No one made a move to investigate the basket’s contents as Idaho put it down on the ground and backed away.

“Perhaps the man went away in such haste he forgot his luncheon,” suggested Emma whimsically, which caused a laugh and relieved the tension somewhat.

“You are a lot of tenderfeet,” averred Hippy, limping over and peering down at the basket. He gave it a gentle shake.

“Oh, Hippy darlin’! Be careful,” begged Nora.

“Be quiet! There is something alive in here,” warned Lieutenant Wingate, giving the basket another shake, whereupon his companions distinctly heard familiar sounds coming from it.

“Birds! Well, what do you folks know about that? Someone has made us a present of a basket of birds, perhaps blackbirds with which to make a pie,” chortled Hippy.

The basket cover was secured with a piece of wire, which the Overlander unwound and cautiously peered within while Tom Gray held a lantern to enable Hippy to see. He thrust a hand in and brought out a bird, holding it up for the others to look at.

“Bindloss, what do you think of our present?” he cried jovially.

“Well, I’ll be shot!” exclaimed the rancher. “What fool is carrying ’round a basket of birds?” The rancher laughed uproariously.

Tom Gray took one look at the bird and uttered an exclamation under his breath, then after cautiously peering into the basket, being careful that none of the other birds there made its escape, he got up and faced his companions with a puzzled expression in his eyes.

At this instant, Grace and Elfreda also discovered what both Tom and Hippy already knew.

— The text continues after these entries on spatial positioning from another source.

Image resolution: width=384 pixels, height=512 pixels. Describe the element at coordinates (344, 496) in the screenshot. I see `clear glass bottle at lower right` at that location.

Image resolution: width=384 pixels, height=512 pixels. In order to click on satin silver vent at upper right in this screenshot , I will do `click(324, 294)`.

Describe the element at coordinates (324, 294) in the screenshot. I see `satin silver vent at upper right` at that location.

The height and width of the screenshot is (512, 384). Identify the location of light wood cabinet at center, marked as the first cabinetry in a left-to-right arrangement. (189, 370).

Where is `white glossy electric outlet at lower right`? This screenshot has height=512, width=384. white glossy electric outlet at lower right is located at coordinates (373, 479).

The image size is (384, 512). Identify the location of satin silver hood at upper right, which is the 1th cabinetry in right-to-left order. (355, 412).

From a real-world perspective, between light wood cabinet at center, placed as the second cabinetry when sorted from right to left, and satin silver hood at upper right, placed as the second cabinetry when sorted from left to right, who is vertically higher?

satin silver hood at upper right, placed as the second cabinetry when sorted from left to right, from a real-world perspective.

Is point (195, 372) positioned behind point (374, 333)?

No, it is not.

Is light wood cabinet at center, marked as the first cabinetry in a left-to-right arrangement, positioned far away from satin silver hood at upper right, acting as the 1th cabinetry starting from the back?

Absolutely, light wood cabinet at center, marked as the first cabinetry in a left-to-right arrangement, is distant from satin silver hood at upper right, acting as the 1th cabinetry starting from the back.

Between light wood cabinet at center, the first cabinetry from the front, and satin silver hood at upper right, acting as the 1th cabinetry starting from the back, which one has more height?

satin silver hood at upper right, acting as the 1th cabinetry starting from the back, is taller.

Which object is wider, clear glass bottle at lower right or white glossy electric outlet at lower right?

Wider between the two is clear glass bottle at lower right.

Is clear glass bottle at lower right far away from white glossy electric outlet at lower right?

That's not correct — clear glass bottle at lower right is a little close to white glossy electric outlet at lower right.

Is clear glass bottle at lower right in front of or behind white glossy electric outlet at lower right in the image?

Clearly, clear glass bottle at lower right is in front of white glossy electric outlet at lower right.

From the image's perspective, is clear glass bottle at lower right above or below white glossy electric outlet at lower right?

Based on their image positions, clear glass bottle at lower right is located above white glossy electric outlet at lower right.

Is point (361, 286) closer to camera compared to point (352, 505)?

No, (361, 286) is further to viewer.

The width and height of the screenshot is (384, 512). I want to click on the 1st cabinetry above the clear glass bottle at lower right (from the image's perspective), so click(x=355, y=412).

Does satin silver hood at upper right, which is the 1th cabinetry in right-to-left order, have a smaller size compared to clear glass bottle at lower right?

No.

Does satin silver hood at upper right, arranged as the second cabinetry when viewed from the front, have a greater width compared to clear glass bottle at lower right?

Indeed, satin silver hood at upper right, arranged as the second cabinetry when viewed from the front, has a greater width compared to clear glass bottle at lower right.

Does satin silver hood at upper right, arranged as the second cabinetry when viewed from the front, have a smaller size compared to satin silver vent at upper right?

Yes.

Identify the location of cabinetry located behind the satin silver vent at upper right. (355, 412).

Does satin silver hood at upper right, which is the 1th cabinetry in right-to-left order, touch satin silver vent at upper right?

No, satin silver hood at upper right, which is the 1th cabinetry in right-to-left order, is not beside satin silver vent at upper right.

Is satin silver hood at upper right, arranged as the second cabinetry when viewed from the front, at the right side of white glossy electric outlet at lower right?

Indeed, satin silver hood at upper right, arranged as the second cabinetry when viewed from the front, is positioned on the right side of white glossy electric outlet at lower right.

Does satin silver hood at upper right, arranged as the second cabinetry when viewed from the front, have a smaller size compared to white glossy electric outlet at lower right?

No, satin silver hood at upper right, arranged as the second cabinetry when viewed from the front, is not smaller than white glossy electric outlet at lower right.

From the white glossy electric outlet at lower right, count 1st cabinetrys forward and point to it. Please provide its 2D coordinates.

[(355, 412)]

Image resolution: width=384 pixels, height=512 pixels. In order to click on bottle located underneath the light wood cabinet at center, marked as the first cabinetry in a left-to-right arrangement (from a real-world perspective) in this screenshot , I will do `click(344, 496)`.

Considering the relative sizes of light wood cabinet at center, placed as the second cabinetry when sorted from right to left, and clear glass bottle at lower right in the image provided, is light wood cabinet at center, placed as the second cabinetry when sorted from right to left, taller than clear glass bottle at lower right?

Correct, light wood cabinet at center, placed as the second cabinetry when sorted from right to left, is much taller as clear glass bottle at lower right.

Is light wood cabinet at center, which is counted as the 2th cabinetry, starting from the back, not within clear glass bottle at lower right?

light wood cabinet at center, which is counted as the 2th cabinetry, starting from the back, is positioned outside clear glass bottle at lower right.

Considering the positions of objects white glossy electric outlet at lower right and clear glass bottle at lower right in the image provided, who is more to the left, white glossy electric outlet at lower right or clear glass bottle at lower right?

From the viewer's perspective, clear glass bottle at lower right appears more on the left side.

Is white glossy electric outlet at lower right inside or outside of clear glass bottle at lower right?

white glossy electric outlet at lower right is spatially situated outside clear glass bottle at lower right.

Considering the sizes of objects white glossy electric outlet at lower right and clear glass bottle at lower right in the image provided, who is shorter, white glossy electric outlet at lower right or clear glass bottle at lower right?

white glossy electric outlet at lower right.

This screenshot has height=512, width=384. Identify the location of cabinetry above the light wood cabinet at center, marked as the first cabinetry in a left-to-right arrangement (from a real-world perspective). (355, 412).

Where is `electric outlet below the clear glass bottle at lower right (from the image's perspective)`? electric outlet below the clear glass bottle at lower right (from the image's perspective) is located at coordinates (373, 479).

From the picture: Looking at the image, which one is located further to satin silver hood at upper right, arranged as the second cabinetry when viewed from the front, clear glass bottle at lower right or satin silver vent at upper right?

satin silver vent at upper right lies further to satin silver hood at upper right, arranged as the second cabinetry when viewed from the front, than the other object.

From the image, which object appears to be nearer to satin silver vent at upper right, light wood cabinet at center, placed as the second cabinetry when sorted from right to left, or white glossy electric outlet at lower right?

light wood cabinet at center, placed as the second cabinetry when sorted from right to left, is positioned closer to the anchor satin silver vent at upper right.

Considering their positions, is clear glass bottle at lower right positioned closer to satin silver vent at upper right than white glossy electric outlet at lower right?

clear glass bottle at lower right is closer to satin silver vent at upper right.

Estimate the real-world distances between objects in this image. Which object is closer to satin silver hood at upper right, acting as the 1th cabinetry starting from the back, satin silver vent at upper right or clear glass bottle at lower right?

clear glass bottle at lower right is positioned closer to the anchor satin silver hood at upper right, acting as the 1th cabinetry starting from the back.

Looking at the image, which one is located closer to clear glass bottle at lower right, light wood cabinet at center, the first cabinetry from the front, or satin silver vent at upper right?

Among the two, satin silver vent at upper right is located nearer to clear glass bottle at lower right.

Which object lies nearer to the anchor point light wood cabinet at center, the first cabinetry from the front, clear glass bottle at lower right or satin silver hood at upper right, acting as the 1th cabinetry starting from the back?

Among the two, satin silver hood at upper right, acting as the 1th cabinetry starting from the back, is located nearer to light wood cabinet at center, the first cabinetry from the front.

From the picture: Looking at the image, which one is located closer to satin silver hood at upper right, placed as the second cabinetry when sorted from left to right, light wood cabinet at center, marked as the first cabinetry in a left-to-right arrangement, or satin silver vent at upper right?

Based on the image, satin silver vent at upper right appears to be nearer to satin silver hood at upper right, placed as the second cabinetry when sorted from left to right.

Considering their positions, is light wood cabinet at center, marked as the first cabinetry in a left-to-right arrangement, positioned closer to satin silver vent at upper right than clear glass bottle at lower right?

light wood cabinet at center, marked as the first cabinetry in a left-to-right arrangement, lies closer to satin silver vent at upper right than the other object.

“A carrier pigeon!” exclaimed Miss Briggs wonderingly. “Are they all carriers?”

“All carriers, and fully equipped for business,” Tom informed them. “Are we back in France in the war?”

Hippy turned the basket about so that the light would shine on the other side of it, and made a fresh discovery, more important, even, than the discovery of the carrier pigeons. They heard him utter an exclamation and saw him remove something that was hanging to the handle and tied to it with a leather thong.